Curry Honda's Howard Sackaroff says he keeps two bottles of Advil on his desk.
The dealership is in the midst of a $4.5 million renovation. And Sackaroff doesn't want business disrupted during construction -- least of all the finance and insurance office, where privacy is critical. Fortunately, Sackaroff planned ahead so he hasn't had to pop any pain relievers yet.
"We skirted around the issue of moving into trailers," says Sackaroff, general manager of Curry Honda and Curry Nissan in Chicopee, Mass., about an hour's drive west of Boston. "We chose to do it in stages where we can move various departments to various parts of the dealership while the construction goes on."

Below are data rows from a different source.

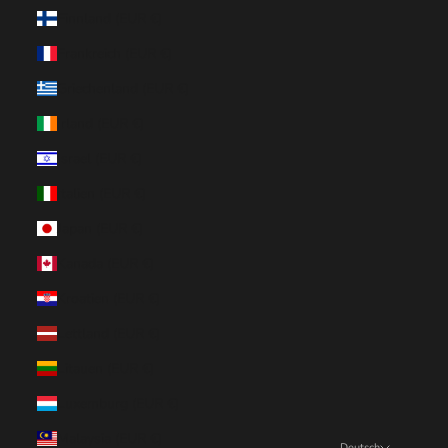
Finnland (EUR €)
Frankreich (EUR €)
Griechenland (EUR €)
Irland (EUR €)
Israel (EUR €)
Italien (EUR €)
Japan (EUR €)
Kanada (EUR €)
Kroatien (EUR €)
Lettland (EUR €)
Litauen (EUR €)
Luxemburg (EUR €)
Malaysia (EUR €)
Deutsch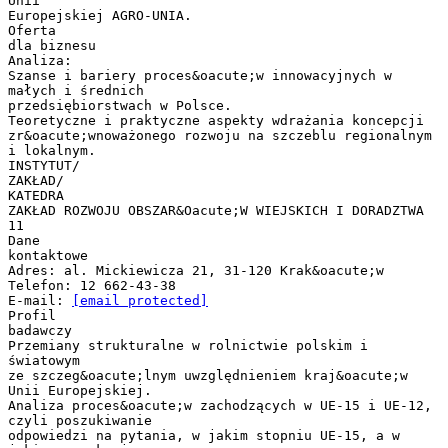
Unii
Europejskiej AGRO-UNIA.
Oferta
dla biznesu
Analiza:
Szanse i bariery proces&oacute;w innowacyjnych w
małych i średnich
przedsiębiorstwach w Polsce.
Teoretyczne i praktyczne aspekty wdrażania koncepcji
zr&oacute;wnoważonego rozwoju na szczeblu regionalnym
i lokalnym.
INSTYTUT/
ZAKŁAD/
KATEDRA
ZAKŁAD ROZWOJU OBSZAR&Oacute;W WIEJSKICH I DORADZTWA
11
Dane
kontaktowe
Adres: al. Mickiewicza 21, 31-120 Krak&oacute;w
Telefon: 12 662-43-38
E-mail:
[email protected]
Profil
badawczy
Przemiany strukturalne w rolnictwie polskim i
światowym
ze szczeg&oacute;lnym uwzględnieniem kraj&oacute;w
Unii Europejskiej.
Analiza proces&oacute;w zachodzących w UE-15 i UE-12,
czyli poszukiwanie
odpowiedzi na pytania, w jakim stopniu UE-15, a w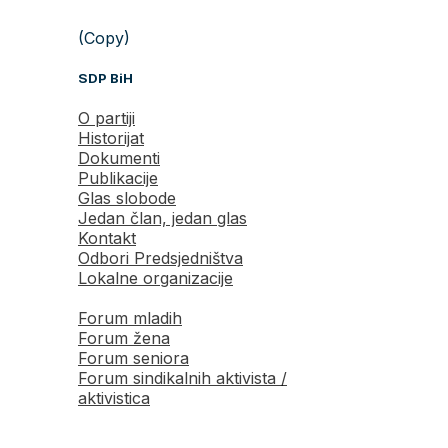
(Copy)
SDP BiH
O partiji
Historijat
Dokumenti
Publikacije
Glas slobode
Jedan član, jedan glas
Kontakt
Odbori Predsjedništva
Lokalne organizacije
Forum mladih
Forum žena
Forum seniora
Forum sindikalnih aktivista /
aktivistica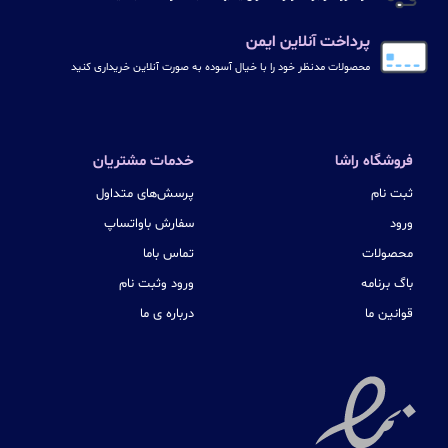
پرداخت آنلاین ایمن
محصولات مدنظر خود را با خیال آسوده به صورت آنلاین خریداری کنید
فروشگاه راشا
خدمات مشتریان
ثبت نام
پرسش‌های متداول
ورود
سفارش باواتساپ
محصولات
تماس باما
باگ برنامه
ورود وثبت نام
قوانین ما
درباره ی ما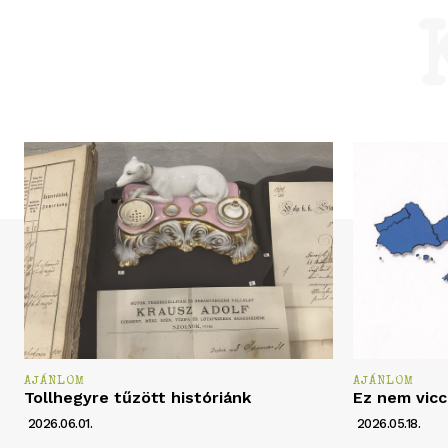
AJÁNLOM
AJÁNLOM
Tollhegyre tűzött históriánk
Ez nem vicc
2026.06.01.
2026.05.18.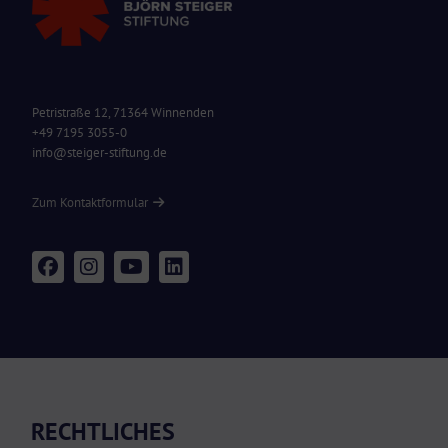
Petristraße 12, 71364 Winnenden
+49 7195 3055-0
info@steiger-stiftung.de
Zum Kontaktformular
RECHTLICHES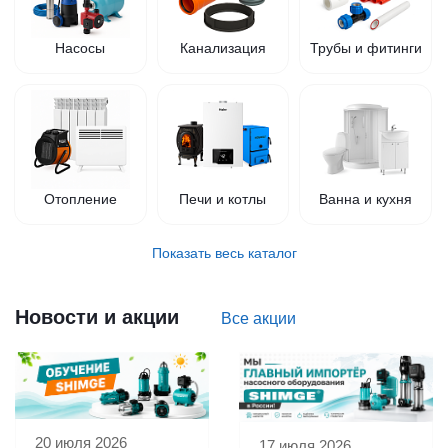
Насосы
Канализация
Трубы и фитинги
Отопление
Печи и котлы
Ванна и кухня
Показать весь каталог
Новости и акции
Все акции
20 июля 2026
17 июля 2026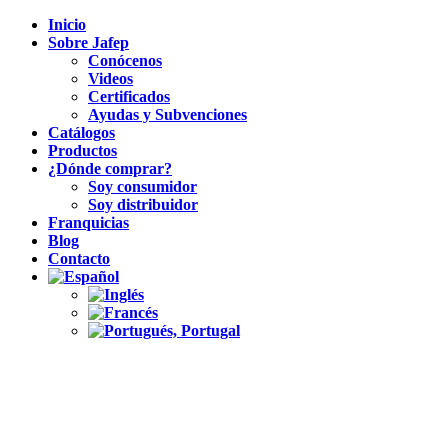
Inicio
Sobre Jafep
Conócenos
Videos
Certificados
Ayudas y Subvenciones
Catálogos
Productos
¿Dónde comprar?
Soy consumidor
Soy distribuidor
Franquicias
Blog
Contacto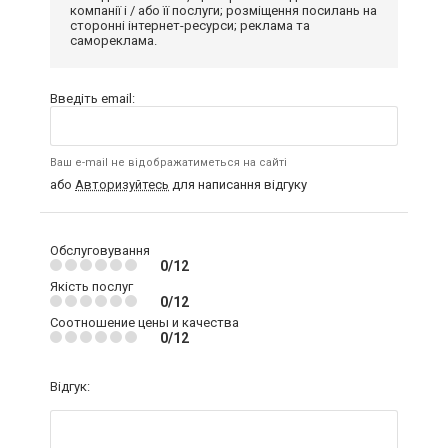
компанії і / або її послуги; розміщення посилань на
сторонні інтернет-ресурси; реклама та
самореклама.
Введіть email:
Ваш e-mail не відображатиметься на сайті
або
Авторизуйтесь
для написання відгуку
Обслуговування
0/12
Якість послуг
0/12
Соотношение цены и качества
0/12
Відгук: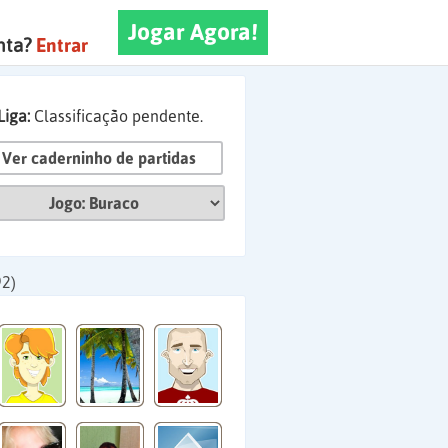
Jogar Agora!
nta?
Entrar
Liga:
Classificação pendente.
Ver caderninho de partidas
92)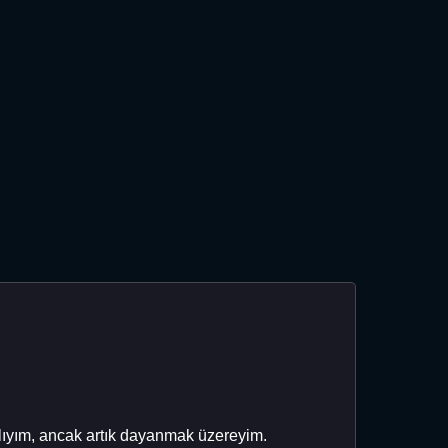
slıyım, ancak artık dayanmak üzereyim.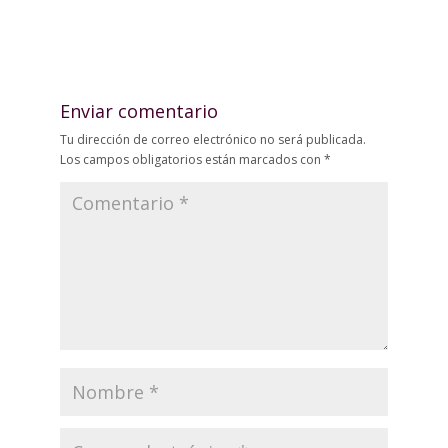
Enviar comentario
Tu dirección de correo electrónico no será publicada.
Los campos obligatorios están marcados con
*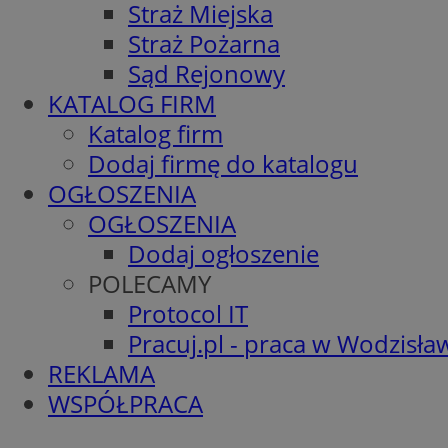
Straż Miejska
Straż Pożarna
Sąd Rejonowy
KATALOG FIRM
Katalog firm
Dodaj firmę do katalogu
OGŁOSZENIA
OGŁOSZENIA
Dodaj ogłoszenie
POLECAMY
Protocol IT
Pracuj.pl - praca w Wodzisła
REKLAMA
WSPÓŁPRACA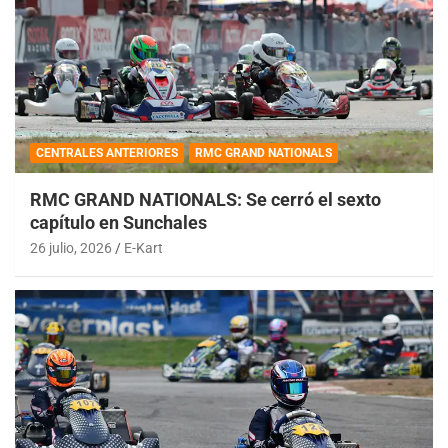
CENTRALES ANTERIORES
RMC GRAND NATIONALS
RMC GRAND NATIONALS: Se cerró el sexto
capítulo en Sunchales
26 julio, 2026
E-Kart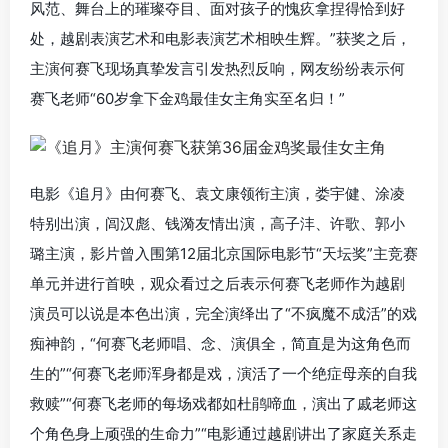
风范、舞台上的璀璨夺目、面对孩子的愧疚拿捏得恰到好
处，越剧表演艺术和电影表演艺术相映生辉。”获奖之后，
主演何赛飞现场真挚发言引发热烈反响，网友纷纷表示何
赛飞老师“60岁拿下金鸡最佳女主角实至名归！”
电影《追月》由何赛飞、袁文康领衔主演，娄宇健、涂凌
特别出演，闾汉彪、钱漪友情出演，高子沣、许歌、郭小
璐主演，影片曾入围第12届北京国际电影节“天坛奖”主竞赛
单元并进行首映，观众看过之后表示何赛飞老师作为越剧
演员可以说是本色出演，完全演绎出了“不疯魔不成活”的戏
痴神韵，“何赛飞老师唱、念、演俱全，简直是为这角色而
生的”“何赛飞老师浑身都是戏，演活了一个绝症母亲的自我
救赎”“何赛飞老师的每场戏都如杜鹃啼血，演出了戚老师这
个角色身上顽强的生命力”“电影通过越剧讲出了家庭关系走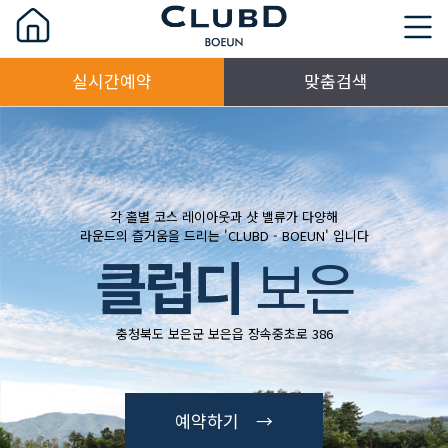
실시간예약
맞춤검색
각 홀별 코스 레이아웃과 샷 밸류가 다양해
라운드의 즐거움을 드리는 'CLUBD - BOEUN' 입니다
클럽디
보은
충청북도 보은군 보은읍 장속중초로 386
예약하기 →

Many dealerships face massive renovation projects that stir up dust and dirt and involve noise from jackhammers and other tools. Amid that chaos, some dealers must find a comfortable, private and quiet place to take customers to conduct the highly sensitive business of financing a vehicle and pitching various insurance products.
Those dealers who have been through complex renovations recommend doing the construction in stages or after business hours if possible. And most important, they say, is to make sure the contractor understands the significance of the F&I office so that construction crews can work around it.
"Let's face it, the F&I office is your cash flow," says Darrell Neilander, finance manager at Blasius Chevrolet-Cadillac in Waterbury, Conn. "That's got to be protected by all means."